Segment Start: Text for analysis
Yeah, he talks about the Eagle Mountain area before it had houses on it. The tips at the start are spot on though and most of the spots are still good.


----------



## swbuckmaster

phorisc said:


> ahh thats good to know...so you would have to do some archery coyote hunting


Ah did you not read my post. he's incorrect


----------



## ridgetop

swbuckmaster said:


> Ah did you not read my post. he's incorrect


I killed a huge yote up there by Mill D a few years ago with my shotgun.


----------



## AKfisher

longbow said:


> You and a buddy should go out into the west desert one night and stop every so often and howl. Once you get a howl, stop howling and move on. Mark the spots on a map/gps where you heard the howls and come back in the daylight. Your approach and your setup is very, very important. I've called in coyotes to the cadence of Yankee Doodle Dandy through my call just to prove a point. Don't worry about being a perfect caller,(just yet).
> I wish I knew where you're from or how far you're willing to travel. Maybe I could recommend some spots that I can't hunt anymore. (Alaska's kinda far away)
> 
> P.S. Look for stands of pinion/juniper. For some reason I've had great luck in the trees.


You got some recommendations for AK yotes? I’m new and will take what advice I can get.


----------
Segment End: Text for analysis
- **Set of tasks**:
1. Decide whether each statement below agrees with the coyote hunting thread, answering yes or no and quoting the deciding words: (a) ridgetop killed a coyote near Mill D with a shotgun; (b) longbow says to keep howling at a spot once a howl is heard; (c) longbow suggests looking for stands of pinion/juniper.
2. In the coyote hunting thread, to the cadence of what tune did longbow call in coyotes?
3. Reproduce the passage of the coyote hunting thread from "I killed a huge" to "kinda far away)".
Segment Start: Recorded data
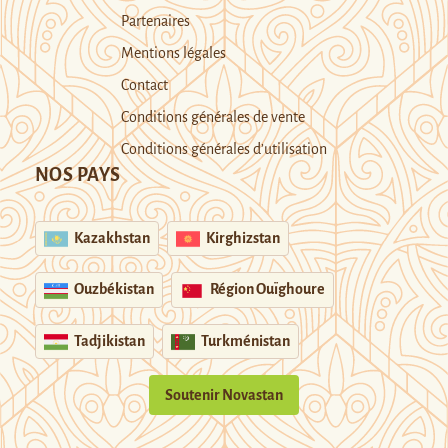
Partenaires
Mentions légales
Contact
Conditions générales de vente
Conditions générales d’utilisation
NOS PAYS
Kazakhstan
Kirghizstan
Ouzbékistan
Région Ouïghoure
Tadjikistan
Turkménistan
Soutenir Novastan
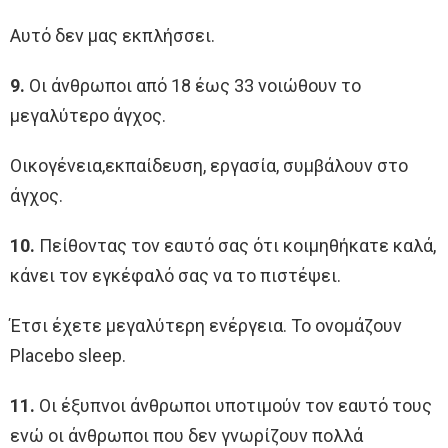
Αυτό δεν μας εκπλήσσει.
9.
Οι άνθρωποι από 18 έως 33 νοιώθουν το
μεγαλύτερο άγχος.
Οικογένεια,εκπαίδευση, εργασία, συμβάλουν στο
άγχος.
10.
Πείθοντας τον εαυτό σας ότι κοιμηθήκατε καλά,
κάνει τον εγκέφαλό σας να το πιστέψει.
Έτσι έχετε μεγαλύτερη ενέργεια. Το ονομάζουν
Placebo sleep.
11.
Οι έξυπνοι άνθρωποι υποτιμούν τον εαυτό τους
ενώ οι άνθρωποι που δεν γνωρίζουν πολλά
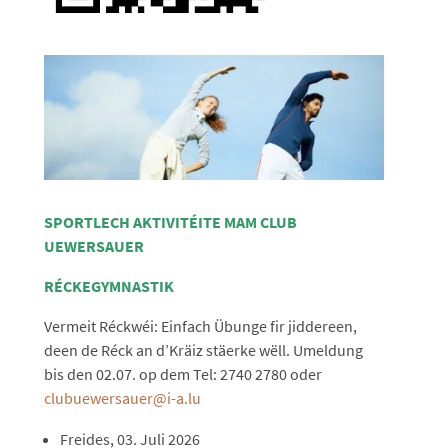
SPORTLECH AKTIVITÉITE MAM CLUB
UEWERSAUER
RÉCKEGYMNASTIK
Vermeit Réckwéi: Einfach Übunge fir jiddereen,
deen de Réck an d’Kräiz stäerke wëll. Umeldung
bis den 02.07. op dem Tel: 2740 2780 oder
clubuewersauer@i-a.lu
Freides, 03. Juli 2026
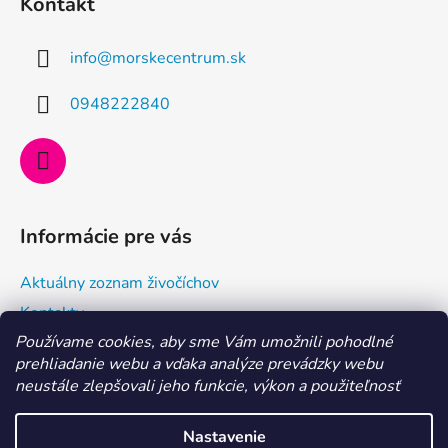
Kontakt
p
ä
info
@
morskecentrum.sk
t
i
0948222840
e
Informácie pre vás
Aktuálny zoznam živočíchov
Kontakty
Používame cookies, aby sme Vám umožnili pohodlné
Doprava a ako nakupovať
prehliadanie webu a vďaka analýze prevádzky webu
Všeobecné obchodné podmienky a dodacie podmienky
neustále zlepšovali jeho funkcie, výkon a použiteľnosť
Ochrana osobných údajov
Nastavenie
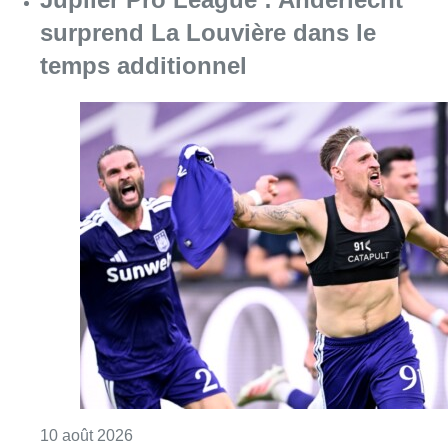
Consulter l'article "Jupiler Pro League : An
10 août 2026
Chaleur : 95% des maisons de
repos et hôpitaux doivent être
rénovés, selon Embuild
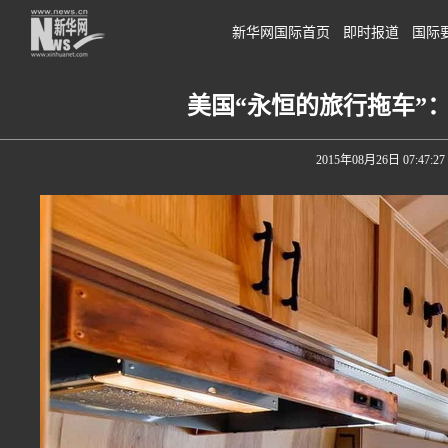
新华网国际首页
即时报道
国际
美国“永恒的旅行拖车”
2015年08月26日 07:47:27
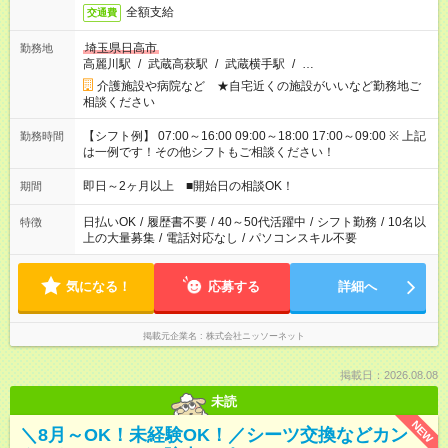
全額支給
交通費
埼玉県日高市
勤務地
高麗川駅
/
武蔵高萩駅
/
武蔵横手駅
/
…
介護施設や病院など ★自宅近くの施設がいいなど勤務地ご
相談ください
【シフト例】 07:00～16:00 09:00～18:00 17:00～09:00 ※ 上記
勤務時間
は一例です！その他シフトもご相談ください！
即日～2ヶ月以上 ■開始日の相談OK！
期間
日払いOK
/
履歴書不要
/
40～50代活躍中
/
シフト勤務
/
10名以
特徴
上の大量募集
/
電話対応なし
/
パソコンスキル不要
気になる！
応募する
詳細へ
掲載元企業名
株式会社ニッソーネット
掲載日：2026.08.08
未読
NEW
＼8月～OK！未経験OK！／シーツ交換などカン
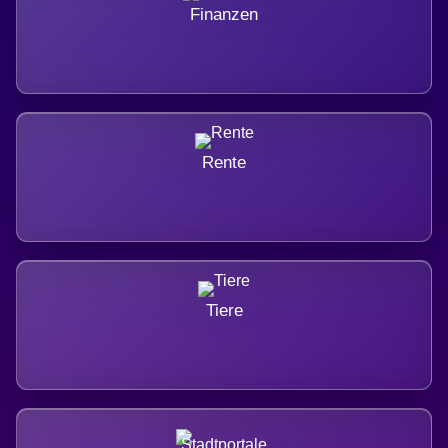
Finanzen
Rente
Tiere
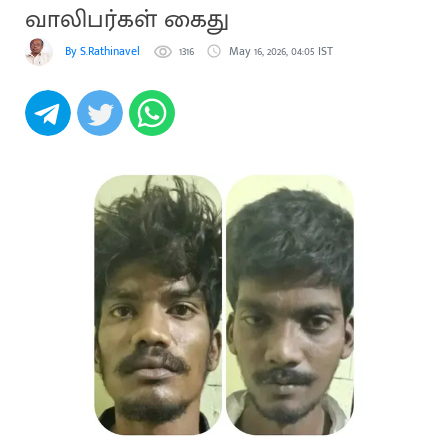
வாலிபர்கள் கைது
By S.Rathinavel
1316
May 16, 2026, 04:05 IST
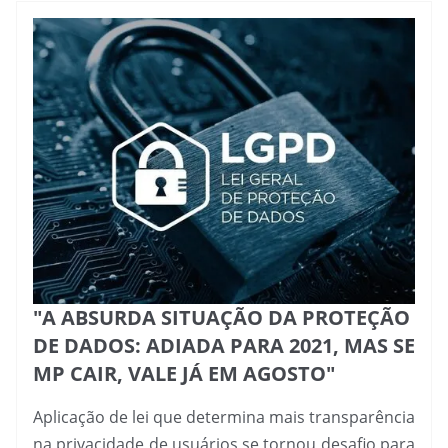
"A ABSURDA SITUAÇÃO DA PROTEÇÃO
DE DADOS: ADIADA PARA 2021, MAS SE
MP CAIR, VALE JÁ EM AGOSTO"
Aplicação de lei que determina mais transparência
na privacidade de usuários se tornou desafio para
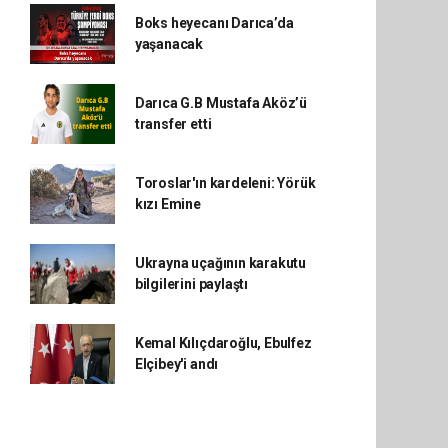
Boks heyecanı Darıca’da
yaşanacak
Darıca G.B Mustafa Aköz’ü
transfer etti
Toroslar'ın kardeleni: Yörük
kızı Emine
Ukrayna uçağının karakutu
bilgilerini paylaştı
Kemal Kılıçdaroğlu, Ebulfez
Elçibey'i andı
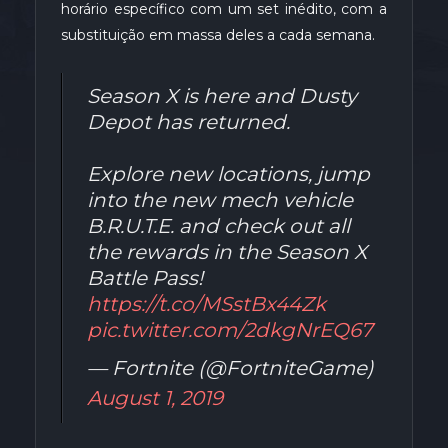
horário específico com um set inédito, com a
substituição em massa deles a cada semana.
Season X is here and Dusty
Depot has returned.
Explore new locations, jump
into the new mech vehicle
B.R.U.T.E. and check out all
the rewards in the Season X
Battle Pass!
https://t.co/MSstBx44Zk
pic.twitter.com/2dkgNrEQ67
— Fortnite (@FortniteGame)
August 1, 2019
Segment End: Recorded data
- **Responses**:
1.
(a) Yes: "I killed a huge yote up there by Mill D a few years ago with my shotgun."
(b) No: "Once you get a howl, stop howling and move on."
(c) Yes: "P.S. Look for stands of pinion/juniper."

2. Yankee Doodle Dandy.

3.
I killed a huge yote up there by Mill D a few years ago with my shotgun.


----------



## AKfisher

longbow said:


> You and a buddy should go out into the west desert one night and stop every so often and howl. Once you get a howl, stop howling and move on. Mark the spots on a map/gps where you heard the howls and come back in the daylight. Your approach and your setup is very, very important. I've called in coyotes to the cadence of Yankee Doodle Dandy through my call just to prove a point. Don't worry about being a perfect caller,(just yet).
> I wish I knew where you're from or how far you're willing to travel. Maybe I could recommend some spots that I can't hunt anymore. (Alaska's kinda far away)